* Goal
Please copy the following data line for line, changing nothing.
=== Listed entries ===
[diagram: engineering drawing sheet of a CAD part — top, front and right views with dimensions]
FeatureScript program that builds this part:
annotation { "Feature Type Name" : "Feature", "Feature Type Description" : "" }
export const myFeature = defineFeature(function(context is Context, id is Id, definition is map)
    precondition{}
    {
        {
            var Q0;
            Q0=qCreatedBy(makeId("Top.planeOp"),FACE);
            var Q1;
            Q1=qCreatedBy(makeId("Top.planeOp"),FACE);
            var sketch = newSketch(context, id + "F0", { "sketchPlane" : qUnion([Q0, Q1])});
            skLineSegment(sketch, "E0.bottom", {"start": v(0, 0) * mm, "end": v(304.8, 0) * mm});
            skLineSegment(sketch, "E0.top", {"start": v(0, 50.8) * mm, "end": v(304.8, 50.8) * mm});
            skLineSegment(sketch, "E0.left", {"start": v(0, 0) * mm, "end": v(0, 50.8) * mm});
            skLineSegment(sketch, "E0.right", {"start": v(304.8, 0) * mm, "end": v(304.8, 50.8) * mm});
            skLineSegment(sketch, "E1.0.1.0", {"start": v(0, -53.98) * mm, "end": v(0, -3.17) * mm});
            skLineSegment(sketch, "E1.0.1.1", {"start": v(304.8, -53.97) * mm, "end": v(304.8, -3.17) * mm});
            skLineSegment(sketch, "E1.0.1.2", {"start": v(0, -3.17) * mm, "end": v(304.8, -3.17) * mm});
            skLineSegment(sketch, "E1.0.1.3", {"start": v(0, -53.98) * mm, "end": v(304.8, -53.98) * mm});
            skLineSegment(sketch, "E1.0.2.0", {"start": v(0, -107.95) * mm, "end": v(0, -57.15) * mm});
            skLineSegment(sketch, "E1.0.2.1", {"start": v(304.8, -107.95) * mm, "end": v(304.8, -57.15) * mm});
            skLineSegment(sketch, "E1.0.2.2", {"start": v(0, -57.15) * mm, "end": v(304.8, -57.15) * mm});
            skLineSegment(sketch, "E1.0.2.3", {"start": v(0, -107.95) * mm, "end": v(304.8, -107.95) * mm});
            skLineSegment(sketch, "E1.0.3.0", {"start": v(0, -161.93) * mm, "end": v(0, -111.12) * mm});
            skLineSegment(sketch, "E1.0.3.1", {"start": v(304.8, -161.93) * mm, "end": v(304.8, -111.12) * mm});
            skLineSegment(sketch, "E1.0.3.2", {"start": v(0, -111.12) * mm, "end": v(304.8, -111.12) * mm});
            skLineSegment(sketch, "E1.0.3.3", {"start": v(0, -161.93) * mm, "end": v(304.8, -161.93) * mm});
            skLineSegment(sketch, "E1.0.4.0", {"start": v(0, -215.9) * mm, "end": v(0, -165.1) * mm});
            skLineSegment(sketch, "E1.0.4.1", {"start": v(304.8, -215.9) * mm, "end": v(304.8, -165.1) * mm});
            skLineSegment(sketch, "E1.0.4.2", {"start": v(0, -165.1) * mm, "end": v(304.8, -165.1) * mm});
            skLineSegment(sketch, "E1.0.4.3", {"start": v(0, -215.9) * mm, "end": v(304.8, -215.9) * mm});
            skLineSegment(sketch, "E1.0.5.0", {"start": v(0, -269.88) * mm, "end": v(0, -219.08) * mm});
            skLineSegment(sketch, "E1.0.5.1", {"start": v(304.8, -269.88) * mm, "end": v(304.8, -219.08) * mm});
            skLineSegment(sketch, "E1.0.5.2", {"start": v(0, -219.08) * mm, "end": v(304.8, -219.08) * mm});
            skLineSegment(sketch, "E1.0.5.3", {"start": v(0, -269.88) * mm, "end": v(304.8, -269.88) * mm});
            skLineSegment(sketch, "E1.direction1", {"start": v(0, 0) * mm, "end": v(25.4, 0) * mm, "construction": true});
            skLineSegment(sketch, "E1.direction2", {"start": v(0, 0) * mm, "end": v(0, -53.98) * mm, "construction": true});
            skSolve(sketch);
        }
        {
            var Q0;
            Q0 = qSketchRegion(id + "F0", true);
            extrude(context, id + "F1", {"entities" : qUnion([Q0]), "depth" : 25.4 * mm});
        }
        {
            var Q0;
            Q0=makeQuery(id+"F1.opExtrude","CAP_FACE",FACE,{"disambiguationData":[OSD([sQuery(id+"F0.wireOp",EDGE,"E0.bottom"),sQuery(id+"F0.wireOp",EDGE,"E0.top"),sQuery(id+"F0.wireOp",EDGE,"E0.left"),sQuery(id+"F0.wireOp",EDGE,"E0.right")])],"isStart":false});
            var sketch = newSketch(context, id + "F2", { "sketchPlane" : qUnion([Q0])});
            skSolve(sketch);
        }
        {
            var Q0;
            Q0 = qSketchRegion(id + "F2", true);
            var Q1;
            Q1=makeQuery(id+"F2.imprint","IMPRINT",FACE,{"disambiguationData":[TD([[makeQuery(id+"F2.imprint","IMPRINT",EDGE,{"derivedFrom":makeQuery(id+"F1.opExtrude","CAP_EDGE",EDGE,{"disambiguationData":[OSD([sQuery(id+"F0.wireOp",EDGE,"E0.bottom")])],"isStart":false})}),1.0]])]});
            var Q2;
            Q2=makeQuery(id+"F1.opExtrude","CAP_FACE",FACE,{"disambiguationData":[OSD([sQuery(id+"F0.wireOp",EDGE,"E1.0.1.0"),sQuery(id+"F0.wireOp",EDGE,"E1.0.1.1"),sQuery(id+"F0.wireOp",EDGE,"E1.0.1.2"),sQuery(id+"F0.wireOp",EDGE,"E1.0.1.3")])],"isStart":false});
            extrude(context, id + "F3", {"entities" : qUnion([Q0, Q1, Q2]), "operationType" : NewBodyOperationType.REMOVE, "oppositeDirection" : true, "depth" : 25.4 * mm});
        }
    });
===
* Task result
[diagram: engineering drawing sheet of a CAD part — top, front and right views with dimensions]
FeatureScript program that builds this part:
annotation { "Feature Type Name" : "Feature", "Feature Type Description" : "" }
export const myFeature = defineFeature(function(context is Context, id is Id, definition is map)
    precondition{}
    {
        {
            var Q0;
            Q0=qCreatedBy(makeId("Top.planeOp"),FACE);
            var Q1;
            Q1=qCreatedBy(makeId("Top.planeOp"),FACE);
            var sketch = newSketch(context, id + "F0", { "sketchPlane" : qUnion([Q0, Q1])});
            skLineSegment(sketch, "E0.bottom", {"start": v(0, 0) * mm, "end": v(304.8, 0) * mm});
            skLineSegment(sketch, "E0.top", {"start": v(0, 50.8) * mm, "end": v(304.8, 50.8) * mm});
            skLineSegment(sketch, "E0.left", {"start": v(0, 0) * mm, "end": v(0, 50.8) * mm});
            skLineSegment(sketch, "E0.right", {"start": v(304.8, 0) * mm, "end": v(304.8, 50.8) * mm});
            skLineSegment(sketch, "E1.0.1.0", {"start": v(0, -53.98) * mm, "end": v(0, -3.17) * mm});
            skLineSegment(sketch, "E1.0.1.1", {"start": v(304.8, -53.97) * mm, "end": v(304.8, -3.17) * mm});
            skLineSegment(sketch, "E1.0.1.2", {"start": v(0, -3.17) * mm, "end": v(304.8, -3.17) * mm});
            skLineSegment(sketch, "E1.0.1.3", {"start": v(0, -53.98) * mm, "end": v(304.8, -53.98) * mm});
            skLineSegment(sketch, "E1.0.2.0", {"start": v(0, -107.95) * mm, "end": v(0, -57.15) * mm});
            skLineSegment(sketch, "E1.0.2.1", {"start": v(304.8, -107.95) * mm, "end": v(304.8, -57.15) * mm});
            skLineSegment(sketch, "E1.0.2.2", {"start": v(0, -57.15) * mm, "end": v(304.8, -57.15) * mm});
            skLineSegment(sketch, "E1.0.2.3", {"start": v(0, -107.95) * mm, "end": v(304.8, -107.95) * mm});
            skLineSegment(sketch, "E1.0.3.0", {"start": v(0, -161.93) * mm, "end": v(0, -111.12) * mm});
            skLineSegment(sketch, "E1.0.3.1", {"start": v(304.8, -161.93) * mm, "end": v(304.8, -111.12) * mm});
            skLineSegment(sketch, "E1.0.3.2", {"start": v(0, -111.12) * mm, "end": v(304.8, -111.12) * mm});
            skLineSegment(sketch, "E1.0.3.3", {"start": v(0, -161.93) * mm, "end": v(304.8, -161.93) * mm});
            skLineSegment(sketch, "E1.0.4.0", {"start": v(0, -215.9) * mm, "end": v(0, -165.1) * mm});
            skLineSegment(sketch, "E1.0.4.1", {"start": v(304.8, -215.9) * mm, "end": v(304.8, -165.1) * mm});
            skLineSegment(sketch, "E1.0.4.2", {"start": v(0, -165.1) * mm, "end": v(304.8, -165.1) * mm});
            skLineSegment(sketch, "E1.0.4.3", {"start": v(0, -215.9) * mm, "end": v(304.8, -215.9) * mm});
            skLineSegment(sketch, "E1.0.5.0", {"start": v(0, -269.88) * mm, "end": v(0, -219.08) * mm});
            skLineSegment(sketch, "E1.0.5.1", {"start": v(304.8, -269.88) * mm, "end": v(304.8, -219.08) * mm});
            skLineSegment(sketch, "E1.0.5.2", {"start": v(0, -219.08) * mm, "end": v(304.8, -219.08) * mm});
            skLineSegment(sketch, "E1.0.5.3", {"start": v(0, -269.88) * mm, "end": v(304.8, -269.88) * mm});
            skLineSegment(sketch, "E1.direction1", {"start": v(0, 0) * mm, "end": v(25.4, 0) * mm, "construction": true});
            skLineSegment(sketch, "E1.direction2", {"start": v(0, 0) * mm, "end": v(0, -53.98) * mm, "construction": true});
            skSolve(sketch);
        }
        {
            var Q0;
            Q0 = qSketchRegion(id + "F0", true);
            extrude(context, id + "F1", {"entities" : qUnion([Q0]), "depth" : 25.4 * mm});
        }
        {
            var Q0;
            Q0=makeQuery(id+"F1.opExtrude","CAP_FACE",FACE,{"disambiguationData":[OSD([sQuery(id+"F0.wireOp",EDGE,"E0.bottom"),sQuery(id+"F0.wireOp",EDGE,"E0.top"),sQuery(id+"F0.wireOp",EDGE,"E0.left"),sQuery(id+"F0.wireOp",EDGE,"E0.right")])],"isStart":false});
            var sketch = newSketch(context, id + "F2", { "sketchPlane" : qUnion([Q0])});
            skSolve(sketch);
        }
        {
            var Q0;
            Q0 = qSketchRegion(id + "F2", true);
            var Q1;
            Q1=makeQuery(id+"F2.imprint","IMPRINT",FACE,{"disambiguationData":[TD([[makeQuery(id+"F2.imprint","IMPRINT",EDGE,{"derivedFrom":makeQuery(id+"F1.opExtrude","CAP_EDGE",EDGE,{"disambiguationData":[OSD([sQuery(id+"F0.wireOp",EDGE,"E0.bottom")])],"isStart":false})}),1.0]])]});
            var Q2;
            Q2=makeQuery(id+"F1.opExtrude","CAP_FACE",FACE,{"disambiguationData":[OSD([sQuery(id+"F0.wireOp",EDGE,"E1.0.1.0"),sQuery(id+"F0.wireOp",EDGE,"E1.0.1.1"),sQuery(id+"F0.wireOp",EDGE,"E1.0.1.2"),sQuery(id+"F0.wireOp",EDGE,"E1.0.1.3")])],"isStart":false});
            extrude(context, id + "F3", {"entities" : qUnion([Q0, Q1, Q2]), "operationType" : NewBodyOperationType.REMOVE, "oppositeDirection" : true, "depth" : 25.4 * mm});
        }
    });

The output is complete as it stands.